Immobilier haut de gamme

Les étrangers affluent

Les résidents français sont présents sur le segment compris entre 1 et 10 millions d’euros, mais ils ne sont que très minoritaires au-delà.

Le ton est donné à la conférence de presse organisée par Daniel Féau : « Au-dessus de 4 millions d’euros, les non-résidents dominent le marché et ce sont eux qui font les prix. » Si le phénomène n’est pas nouveau, le constat fait toujours l’effet d’une bombe. Le luxe parisien, s’il est peut-être encore à la portée de certains Français, n’est, en tout cas, plus dans leurs mains.

Le très haut de gamme investi par les étrangers.
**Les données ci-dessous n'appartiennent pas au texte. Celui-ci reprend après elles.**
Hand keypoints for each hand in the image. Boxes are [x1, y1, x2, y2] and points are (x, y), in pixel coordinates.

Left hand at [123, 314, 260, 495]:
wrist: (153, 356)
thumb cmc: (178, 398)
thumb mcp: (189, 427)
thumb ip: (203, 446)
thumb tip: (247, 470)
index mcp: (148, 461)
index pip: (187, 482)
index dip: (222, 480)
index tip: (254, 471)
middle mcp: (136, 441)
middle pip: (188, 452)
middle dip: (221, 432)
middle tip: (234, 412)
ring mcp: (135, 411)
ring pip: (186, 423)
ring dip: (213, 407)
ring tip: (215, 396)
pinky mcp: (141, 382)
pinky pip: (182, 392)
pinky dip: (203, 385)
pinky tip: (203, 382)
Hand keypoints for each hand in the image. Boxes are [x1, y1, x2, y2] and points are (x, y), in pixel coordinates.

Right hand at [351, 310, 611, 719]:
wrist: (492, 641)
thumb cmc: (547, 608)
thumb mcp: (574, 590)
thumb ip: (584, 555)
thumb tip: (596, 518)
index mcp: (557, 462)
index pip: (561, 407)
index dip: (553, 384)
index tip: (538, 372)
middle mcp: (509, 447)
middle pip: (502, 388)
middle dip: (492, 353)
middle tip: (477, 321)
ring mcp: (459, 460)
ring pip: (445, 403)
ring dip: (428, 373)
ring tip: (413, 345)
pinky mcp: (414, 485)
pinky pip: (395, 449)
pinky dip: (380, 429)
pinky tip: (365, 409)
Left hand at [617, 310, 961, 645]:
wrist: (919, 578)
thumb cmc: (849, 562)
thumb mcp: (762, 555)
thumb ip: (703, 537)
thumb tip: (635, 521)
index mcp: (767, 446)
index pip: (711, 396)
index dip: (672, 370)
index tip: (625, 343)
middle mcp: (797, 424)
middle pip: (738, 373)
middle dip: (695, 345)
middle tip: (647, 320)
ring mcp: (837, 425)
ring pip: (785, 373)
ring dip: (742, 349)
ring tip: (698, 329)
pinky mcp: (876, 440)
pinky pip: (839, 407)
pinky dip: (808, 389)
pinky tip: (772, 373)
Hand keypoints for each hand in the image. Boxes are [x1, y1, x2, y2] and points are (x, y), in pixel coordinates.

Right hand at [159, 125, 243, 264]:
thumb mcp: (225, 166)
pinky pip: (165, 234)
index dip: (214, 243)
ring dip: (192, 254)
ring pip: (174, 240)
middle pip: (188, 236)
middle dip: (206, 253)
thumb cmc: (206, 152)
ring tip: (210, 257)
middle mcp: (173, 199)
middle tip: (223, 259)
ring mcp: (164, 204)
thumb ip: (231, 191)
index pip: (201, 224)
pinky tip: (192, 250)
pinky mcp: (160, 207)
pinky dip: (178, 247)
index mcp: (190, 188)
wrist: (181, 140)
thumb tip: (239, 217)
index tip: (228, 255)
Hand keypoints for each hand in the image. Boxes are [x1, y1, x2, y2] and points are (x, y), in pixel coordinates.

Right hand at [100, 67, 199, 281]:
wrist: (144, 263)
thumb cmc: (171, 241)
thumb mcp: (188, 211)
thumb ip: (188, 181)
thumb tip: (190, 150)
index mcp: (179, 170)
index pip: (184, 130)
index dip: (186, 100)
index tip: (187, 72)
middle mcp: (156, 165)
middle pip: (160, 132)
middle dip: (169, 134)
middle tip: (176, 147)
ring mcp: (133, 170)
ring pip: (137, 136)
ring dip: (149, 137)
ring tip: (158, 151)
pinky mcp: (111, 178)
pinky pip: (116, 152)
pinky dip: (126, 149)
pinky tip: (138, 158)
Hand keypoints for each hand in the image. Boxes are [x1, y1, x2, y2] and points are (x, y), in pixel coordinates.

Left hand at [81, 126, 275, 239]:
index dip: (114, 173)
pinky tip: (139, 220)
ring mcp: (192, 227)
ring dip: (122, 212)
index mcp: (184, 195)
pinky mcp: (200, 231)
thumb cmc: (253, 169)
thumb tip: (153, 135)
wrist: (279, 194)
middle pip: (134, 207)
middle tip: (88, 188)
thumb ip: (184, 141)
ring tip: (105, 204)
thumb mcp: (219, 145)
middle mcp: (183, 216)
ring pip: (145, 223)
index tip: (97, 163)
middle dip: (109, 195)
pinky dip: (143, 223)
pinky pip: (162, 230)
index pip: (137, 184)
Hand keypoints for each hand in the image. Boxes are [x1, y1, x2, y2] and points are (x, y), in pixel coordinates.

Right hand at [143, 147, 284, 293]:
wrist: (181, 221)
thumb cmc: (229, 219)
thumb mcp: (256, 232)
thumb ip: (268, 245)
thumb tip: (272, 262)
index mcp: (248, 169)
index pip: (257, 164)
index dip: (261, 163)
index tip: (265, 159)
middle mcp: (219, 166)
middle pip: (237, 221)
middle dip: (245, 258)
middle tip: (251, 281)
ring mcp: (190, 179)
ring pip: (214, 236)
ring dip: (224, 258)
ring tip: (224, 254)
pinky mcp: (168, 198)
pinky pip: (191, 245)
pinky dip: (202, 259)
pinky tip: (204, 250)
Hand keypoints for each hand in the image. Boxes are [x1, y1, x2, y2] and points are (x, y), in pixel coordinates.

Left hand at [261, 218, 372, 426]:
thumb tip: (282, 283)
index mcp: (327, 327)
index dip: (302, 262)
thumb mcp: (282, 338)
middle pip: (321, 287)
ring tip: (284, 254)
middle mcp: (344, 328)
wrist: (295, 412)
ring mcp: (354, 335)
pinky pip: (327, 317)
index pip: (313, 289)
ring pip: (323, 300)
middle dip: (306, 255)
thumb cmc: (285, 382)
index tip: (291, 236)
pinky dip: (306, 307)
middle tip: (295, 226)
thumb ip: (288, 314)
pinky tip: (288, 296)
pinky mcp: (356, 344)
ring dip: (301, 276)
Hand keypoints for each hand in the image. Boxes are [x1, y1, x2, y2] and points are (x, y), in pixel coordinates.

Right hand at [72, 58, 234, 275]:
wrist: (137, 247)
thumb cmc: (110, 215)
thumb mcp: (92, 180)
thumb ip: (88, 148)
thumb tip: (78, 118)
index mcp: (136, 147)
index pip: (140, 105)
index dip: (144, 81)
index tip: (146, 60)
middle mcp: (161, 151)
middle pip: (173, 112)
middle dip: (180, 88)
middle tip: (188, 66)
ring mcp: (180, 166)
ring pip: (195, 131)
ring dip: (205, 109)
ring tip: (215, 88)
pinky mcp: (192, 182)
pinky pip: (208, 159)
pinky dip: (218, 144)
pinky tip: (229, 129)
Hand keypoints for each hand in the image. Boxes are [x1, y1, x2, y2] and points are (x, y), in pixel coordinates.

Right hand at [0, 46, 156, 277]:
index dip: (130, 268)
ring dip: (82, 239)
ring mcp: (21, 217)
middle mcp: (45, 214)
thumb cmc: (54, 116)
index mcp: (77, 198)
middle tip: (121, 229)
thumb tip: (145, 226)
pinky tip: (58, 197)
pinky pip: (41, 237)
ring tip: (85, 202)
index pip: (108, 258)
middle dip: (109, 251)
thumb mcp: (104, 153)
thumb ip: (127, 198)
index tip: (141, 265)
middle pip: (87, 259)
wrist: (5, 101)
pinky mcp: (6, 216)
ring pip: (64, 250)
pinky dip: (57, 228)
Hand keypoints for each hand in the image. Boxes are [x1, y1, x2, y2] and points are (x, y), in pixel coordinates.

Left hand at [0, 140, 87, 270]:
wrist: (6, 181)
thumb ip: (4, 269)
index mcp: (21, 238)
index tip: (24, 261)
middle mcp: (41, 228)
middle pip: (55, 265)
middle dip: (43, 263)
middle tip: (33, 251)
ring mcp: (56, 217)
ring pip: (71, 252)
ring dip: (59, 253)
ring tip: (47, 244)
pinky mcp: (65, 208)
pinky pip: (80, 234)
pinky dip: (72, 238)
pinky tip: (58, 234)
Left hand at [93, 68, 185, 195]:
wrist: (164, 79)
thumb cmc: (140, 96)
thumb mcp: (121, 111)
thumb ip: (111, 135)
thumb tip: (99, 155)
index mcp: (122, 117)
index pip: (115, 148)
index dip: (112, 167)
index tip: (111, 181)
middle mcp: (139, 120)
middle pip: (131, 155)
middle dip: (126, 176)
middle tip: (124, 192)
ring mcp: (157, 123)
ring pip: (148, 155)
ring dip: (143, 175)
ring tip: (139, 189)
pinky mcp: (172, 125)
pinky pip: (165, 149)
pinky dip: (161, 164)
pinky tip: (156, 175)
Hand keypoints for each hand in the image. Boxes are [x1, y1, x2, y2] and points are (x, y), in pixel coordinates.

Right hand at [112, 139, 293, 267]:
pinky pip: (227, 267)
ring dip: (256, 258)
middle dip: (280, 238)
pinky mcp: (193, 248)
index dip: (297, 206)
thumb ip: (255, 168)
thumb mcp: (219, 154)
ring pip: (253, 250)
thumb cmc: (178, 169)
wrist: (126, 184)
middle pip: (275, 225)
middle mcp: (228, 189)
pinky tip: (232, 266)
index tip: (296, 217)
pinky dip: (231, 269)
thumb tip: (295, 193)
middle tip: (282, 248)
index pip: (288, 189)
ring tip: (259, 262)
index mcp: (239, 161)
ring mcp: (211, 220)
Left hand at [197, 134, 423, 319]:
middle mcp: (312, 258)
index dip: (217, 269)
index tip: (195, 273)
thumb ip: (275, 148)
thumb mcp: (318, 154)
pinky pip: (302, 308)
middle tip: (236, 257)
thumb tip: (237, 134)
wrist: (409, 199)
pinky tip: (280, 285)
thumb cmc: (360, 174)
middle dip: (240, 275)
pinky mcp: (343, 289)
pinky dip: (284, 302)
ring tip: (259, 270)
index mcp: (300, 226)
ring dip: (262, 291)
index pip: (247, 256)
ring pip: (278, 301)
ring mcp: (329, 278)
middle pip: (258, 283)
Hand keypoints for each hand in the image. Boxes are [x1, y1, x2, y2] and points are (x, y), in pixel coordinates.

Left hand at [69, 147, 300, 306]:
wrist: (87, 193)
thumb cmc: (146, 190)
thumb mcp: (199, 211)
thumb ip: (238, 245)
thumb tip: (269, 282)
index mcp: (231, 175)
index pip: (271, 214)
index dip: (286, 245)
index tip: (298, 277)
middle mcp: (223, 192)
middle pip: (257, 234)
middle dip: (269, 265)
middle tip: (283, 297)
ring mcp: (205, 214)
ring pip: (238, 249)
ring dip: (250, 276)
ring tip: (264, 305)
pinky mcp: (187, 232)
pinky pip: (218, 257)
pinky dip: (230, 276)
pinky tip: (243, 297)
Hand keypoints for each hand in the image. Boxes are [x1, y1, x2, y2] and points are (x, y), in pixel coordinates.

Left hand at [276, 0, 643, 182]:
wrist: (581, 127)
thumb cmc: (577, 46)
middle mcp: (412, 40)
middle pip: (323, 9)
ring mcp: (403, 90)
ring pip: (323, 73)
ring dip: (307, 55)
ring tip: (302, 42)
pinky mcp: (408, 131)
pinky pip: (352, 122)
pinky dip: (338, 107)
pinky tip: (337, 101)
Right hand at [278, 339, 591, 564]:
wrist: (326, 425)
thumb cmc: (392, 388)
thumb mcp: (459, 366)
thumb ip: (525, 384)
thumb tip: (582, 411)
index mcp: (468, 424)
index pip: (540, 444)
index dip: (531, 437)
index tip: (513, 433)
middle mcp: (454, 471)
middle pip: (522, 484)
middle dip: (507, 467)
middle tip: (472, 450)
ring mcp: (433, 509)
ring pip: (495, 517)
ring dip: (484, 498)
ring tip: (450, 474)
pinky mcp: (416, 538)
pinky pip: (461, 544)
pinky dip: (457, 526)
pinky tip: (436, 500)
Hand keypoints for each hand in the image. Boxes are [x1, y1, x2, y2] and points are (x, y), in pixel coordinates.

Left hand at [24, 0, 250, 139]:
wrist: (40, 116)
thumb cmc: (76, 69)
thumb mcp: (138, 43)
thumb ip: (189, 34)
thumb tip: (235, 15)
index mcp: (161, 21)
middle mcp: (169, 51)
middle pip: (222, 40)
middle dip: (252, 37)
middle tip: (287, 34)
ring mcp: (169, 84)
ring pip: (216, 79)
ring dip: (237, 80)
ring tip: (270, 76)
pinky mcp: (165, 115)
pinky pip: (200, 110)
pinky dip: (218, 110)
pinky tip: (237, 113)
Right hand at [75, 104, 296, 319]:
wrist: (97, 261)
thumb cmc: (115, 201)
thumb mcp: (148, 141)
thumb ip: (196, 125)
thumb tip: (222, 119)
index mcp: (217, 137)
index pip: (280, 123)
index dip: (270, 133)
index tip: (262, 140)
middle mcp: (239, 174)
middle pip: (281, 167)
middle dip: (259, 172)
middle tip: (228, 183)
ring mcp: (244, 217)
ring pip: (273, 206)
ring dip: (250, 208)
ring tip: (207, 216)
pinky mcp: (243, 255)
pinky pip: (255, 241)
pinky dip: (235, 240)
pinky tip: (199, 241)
Désireux de profiter de prix de vente élevés ou victimes d’indivisions trop lourdes à assumer, les Français sont vendeurs et les étrangers (en provenance d’Europe, de Russie, ou encore du Moyen-Orient), ne cessent, eux, d’investir la capitale française. Ces derniers représentent aujourd’hui 50 % des transactions de plus de 4 millions d’euros et 85 % de celles de plus de 10 millions.

Il convient toutefois de ne pas s’y méprendre. La cession de ce type de biens n’est pas monnaie courante. En 2010, Daniel Féau n’a réalisé, à Paris, que sept ventes dont le prix s’est révélé supérieur à 7 millions d’euros, jugeant sa part de marché sur ce segment à 70 %.

Une année 2011 dans les pas de 2010.

Retrouvant une énergie remarquable après un arrêt total des transactions entre septembre 2008 et mi-2009 (L’Agefi Actifs n°479, p. 11), l’année 2010 avait déjà fait oublier la crise. Avec une hausse des ventes de 15 % en nombre et de 52 % en montant entre janvier et mai 2011 et les cinq premiers mois de 2010 (528 millions d’euros contre 347 millions d’euros) pour Daniel Féau, le millésime 2011 semble confirmer la bonne santé du secteur immobilier haut de gamme, parisien en particulier. Cependant, l’augmentation de la valeur totale des biens vendus ne signifie pas nécessairement que les prix ont flambé - il est d’ailleurs très difficile de faire des statistiques sur un nombre si faible d’opérations -, mais que les transactions ont concerné des logements plus chers.

D’ailleurs, sur le premier segment du luxe (entre 1 et 2 millions d’euros), dominé par la clientèle nationale, la progression du stock de biens disponibles présage d’une stabilisation des prix.